The more important point is the bureaucratic centralisation which is about to take place. A "National Co-ordinator" working within the Scottish Office just won't be allowed to own the programme in a way that the individual projects have been owned to date. Everyone (except the SOEID, it would seem) knows about the ownership of skilful work and what drives quality operations.
A national administrator might have been one thing, but the appointment of a national co-ordinator and the concomitant disbandment of three research teams, recognised for their integrity and independence, is quite another. But I suspect there is more (meaning worse) to come. Isn't this just setting the scene for a further shift in policy concerning testing and what the system is claimed to produce?

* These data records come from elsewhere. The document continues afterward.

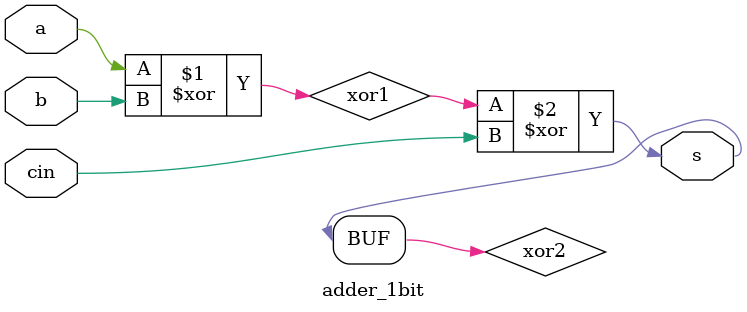
<source format=sv>
module adder_1bit (
// Input and Output 
	// Input Logic
	input logic	a,
	input logic 	b,
	input logic	cin,
	
	// Output logic 
	output logic 	s
);

// Local declaration 
	logic		xor1, xor2;
	
// Logic components 
	// Xor gates
	assign xor1 = a ^ b;
	assign xor2 = xor1 ^ cin;
	
	// And gate
	//assign and1 = a & b;
	
	// Sum output
	assign s = xor2;
	
	// Carry output
	//assign cout = (and1 | (a & cin) | (b & cin));
	
endmodule

</source>
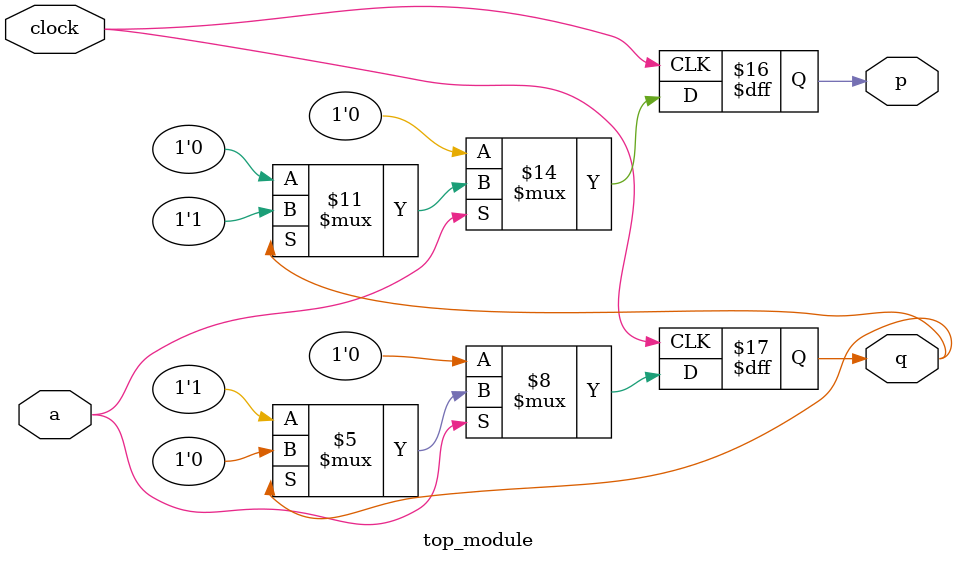
<source format=sv>
module top_module (
    input clock,
    input a,
    output reg p,
    output reg q
);

always @(posedge clock) begin
    if (~a) begin
        p <= 0;
        q <= 0;
    end
    else begin
        if (~q) begin
            p <= 0;
            q <= 1;
        end
        else begin
            p <= 1;
            q <= 0;
        end
    end
end

endmodule

</source>
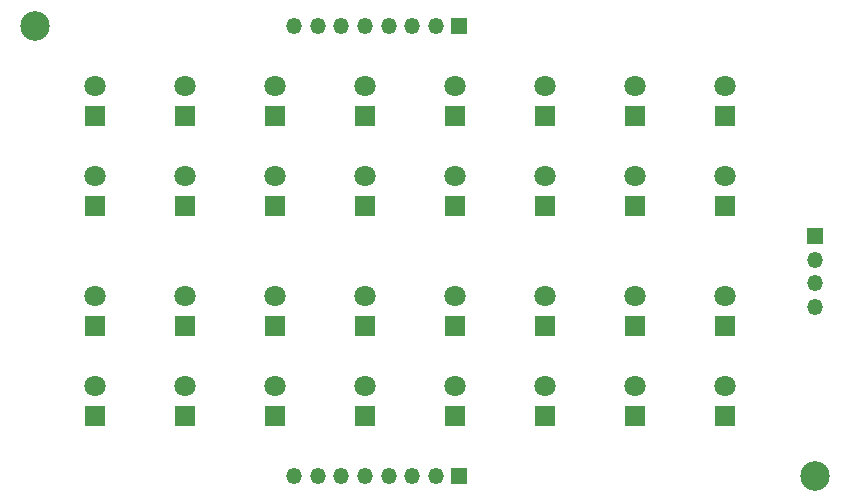
<source format=gbs>
%TF.GenerationSoftware,KiCad,Pcbnew,7.0.8*%
%TF.CreationDate,2023-10-08T00:11:49-07:00*%
%TF.ProjectId,htpm_control_module_status,6874706d-5f63-46f6-9e74-726f6c5f6d6f,1*%
%TF.SameCoordinates,Original*%
%TF.FileFunction,Soldermask,Bot*%
%TF.FilePolarity,Negative*%
%FSLAX46Y46*%
G04 Gerber Fmt 4.6, Leading zero omitted, Abs format (unit mm)*
G04 Created by KiCad (PCBNEW 7.0.8) date 2023-10-08 00:11:49*
%MOMM*%
%LPD*%
G01*
G04 APERTURE LIST*
%ADD10R,1.800000X1.800000*%
%ADD11C,1.800000*%
%ADD12R,1.350000X1.350000*%
%ADD13O,1.350000X1.350000*%
%ADD14C,2.500000*%
G04 APERTURE END LIST*
D10*
%TO.C,D28*%
X134620000Y-104140000D03*
D11*
X134620000Y-101600000D03*
%TD*%
D10*
%TO.C,D24*%
X165100000Y-96520000D03*
D11*
X165100000Y-93980000D03*
%TD*%
D12*
%TO.C,J3*%
X142620000Y-109220000D03*
D13*
X140620000Y-109220000D03*
X138620000Y-109220000D03*
X136620000Y-109220000D03*
X134620000Y-109220000D03*
X132620000Y-109220000D03*
X130620000Y-109220000D03*
X128620000Y-109220000D03*
%TD*%
D10*
%TO.C,D30*%
X149860000Y-104140000D03*
D11*
X149860000Y-101600000D03*
%TD*%
D10*
%TO.C,D10*%
X119380000Y-86360000D03*
D11*
X119380000Y-83820000D03*
%TD*%
D10*
%TO.C,D14*%
X149860000Y-86360000D03*
D11*
X149860000Y-83820000D03*
%TD*%
D10*
%TO.C,D2*%
X119380000Y-78740000D03*
D11*
X119380000Y-76200000D03*
%TD*%
D10*
%TO.C,D26*%
X119380000Y-104140000D03*
D11*
X119380000Y-101600000D03*
%TD*%
D14*
%TO.C,H1*%
X106680000Y-71120000D03*
%TD*%
D10*
%TO.C,D32*%
X165100000Y-104140000D03*
D11*
X165100000Y-101600000D03*
%TD*%
D10*
%TO.C,D20*%
X134620000Y-96520000D03*
D11*
X134620000Y-93980000D03*
%TD*%
D10*
%TO.C,D25*%
X111760000Y-104140000D03*
D11*
X111760000Y-101600000D03*
%TD*%
D10*
%TO.C,D27*%
X127000000Y-104140000D03*
D11*
X127000000Y-101600000D03*
%TD*%
D12*
%TO.C,J1*%
X142620000Y-71120000D03*
D13*
X140620000Y-71120000D03*
X138620000Y-71120000D03*
X136620000Y-71120000D03*
X134620000Y-71120000D03*
X132620000Y-71120000D03*
X130620000Y-71120000D03*
X128620000Y-71120000D03*
%TD*%
D10*
%TO.C,D9*%
X111760000Y-86360000D03*
D11*
X111760000Y-83820000D03*
%TD*%
D10*
%TO.C,D16*%
X165100000Y-86360000D03*
D11*
X165100000Y-83820000D03*
%TD*%
D10*
%TO.C,D5*%
X142240000Y-78740000D03*
D11*
X142240000Y-76200000D03*
%TD*%
D10*
%TO.C,D12*%
X134620000Y-86360000D03*
D11*
X134620000Y-83820000D03*
%TD*%
D10*
%TO.C,D23*%
X157480000Y-96520000D03*
D11*
X157480000Y-93980000D03*
%TD*%
D10*
%TO.C,D6*%
X149860000Y-78740000D03*
D11*
X149860000Y-76200000D03*
%TD*%
D14*
%TO.C,H2*%
X172720000Y-109220000D03*
%TD*%
D10*
%TO.C,D22*%
X149860000Y-96520000D03*
D11*
X149860000Y-93980000D03*
%TD*%
D10*
%TO.C,D17*%
X111760000Y-96520000D03*
D11*
X111760000Y-93980000D03*
%TD*%
D10*
%TO.C,D8*%
X165100000Y-78740000D03*
D11*
X165100000Y-76200000D03*
%TD*%
D10*
%TO.C,D13*%
X142240000Y-86360000D03*
D11*
X142240000Y-83820000D03*
%TD*%
D12*
%TO.C,J2*%
X172720000Y-88900000D03*
D13*
X172720000Y-90900000D03*
X172720000Y-92900000D03*
X172720000Y-94900000D03*
%TD*%
D10*
%TO.C,D11*%
X127000000Y-86360000D03*
D11*
X127000000Y-83820000D03*
%TD*%
D10*
%TO.C,D31*%
X157480000Y-104140000D03*
D11*
X157480000Y-101600000D03*
%TD*%
D10*
%TO.C,D1*%
X111760000Y-78740000D03*
D11*
X111760000Y-76200000D03*
%TD*%
D10*
%TO.C,D4*%
X134620000Y-78740000D03*
D11*
X134620000Y-76200000D03*
%TD*%
D10*
%TO.C,D7*%
X157480000Y-78740000D03*
D11*
X157480000Y-76200000D03*
%TD*%
D10*
%TO.C,D19*%
X127000000Y-96520000D03*
D11*
X127000000Y-93980000D03*
%TD*%
D10*
%TO.C,D3*%
X127000000Y-78740000D03*
D11*
X127000000Y-76200000D03*
%TD*%
D10*
%TO.C,D15*%
X157480000Y-86360000D03*
D11*
X157480000Y-83820000D03*
%TD*%
D10*
%TO.C,D29*%
X142240000Y-104140000D03*
D11*
X142240000Y-101600000D03*
%TD*%
D10*
%TO.C,D21*%
X142240000Y-96520000D03*
D11*
X142240000Y-93980000D03*
%TD*%
D10*
%TO.C,D18*%
X119380000Y-96520000D03*
D11*
X119380000Y-93980000D03*
%TD*%
M02*

</source>
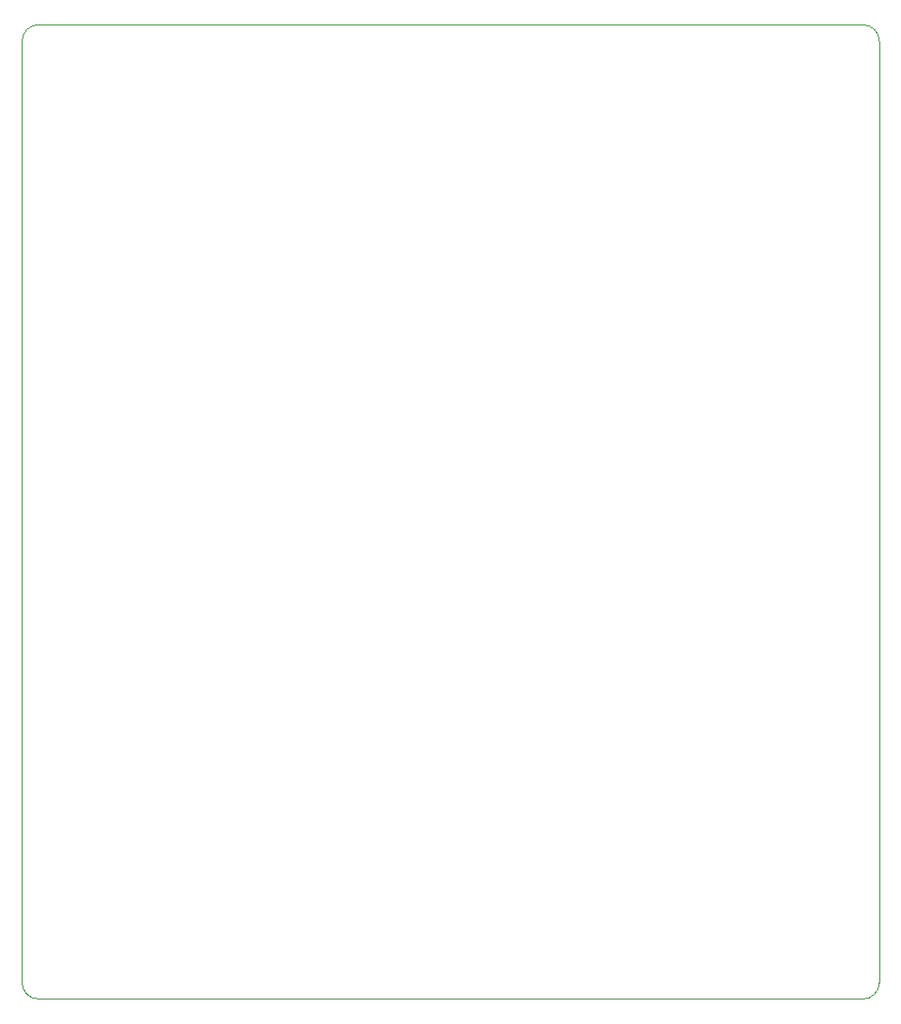
<source format=gm1>
G04 #@! TF.GenerationSoftware,KiCad,Pcbnew,(6.0.8)*
G04 #@! TF.CreationDate,2022-10-05T13:13:22-07:00*
G04 #@! TF.ProjectId,unified_elec_steering,756e6966-6965-4645-9f65-6c65635f7374,A*
G04 #@! TF.SameCoordinates,Original*
G04 #@! TF.FileFunction,Profile,NP*
%FSLAX46Y46*%
G04 Gerber Fmt 4.6, Leading zero omitted, Abs format (unit mm)*
G04 Created by KiCad (PCBNEW (6.0.8)) date 2022-10-05 13:13:22*
%MOMM*%
%LPD*%
G01*
G04 APERTURE LIST*
G04 #@! TA.AperFunction,Profile*
%ADD10C,0.100000*%
G04 #@! TD*
G04 APERTURE END LIST*
D10*
X173482000Y-55348000D02*
G75*
G03*
X171982000Y-53848000I-1500000J0D01*
G01*
X173482000Y-140000000D02*
X173482000Y-55348000D01*
X97795400Y-53848000D02*
X171982000Y-53848000D01*
X97795400Y-141500000D02*
X171982000Y-141500000D01*
X97795400Y-53848000D02*
G75*
G03*
X96295400Y-55348000I0J-1500000D01*
G01*
X96295400Y-140000000D02*
G75*
G03*
X97795400Y-141500000I1500000J0D01*
G01*
X171982000Y-141500000D02*
G75*
G03*
X173482000Y-140000000I0J1500000D01*
G01*
X96295400Y-140000000D02*
X96295400Y-55348000D01*
M02*

</source>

I fear the very worst and that the loss of AAP in its present form is deliberate, clearing the pitch for something different. If SOEID is making changes to yield an outwardly-perceived reduction in the cost of national monitoring, then I suspect that on full accounting, at the end of the day, there will be little saving, if any. However, as I have tried to argue, quality operations are now in jeopardy. Maybe this is simply the start of a rundown making it more likely that national testing will replace AAP (as per south of the border).
Goodbye AAP; goodbye good practice. The international embarrassment of this will be hard to take.
Tom Bryce is a professor in the Faculty of Education, University of Strathclyde.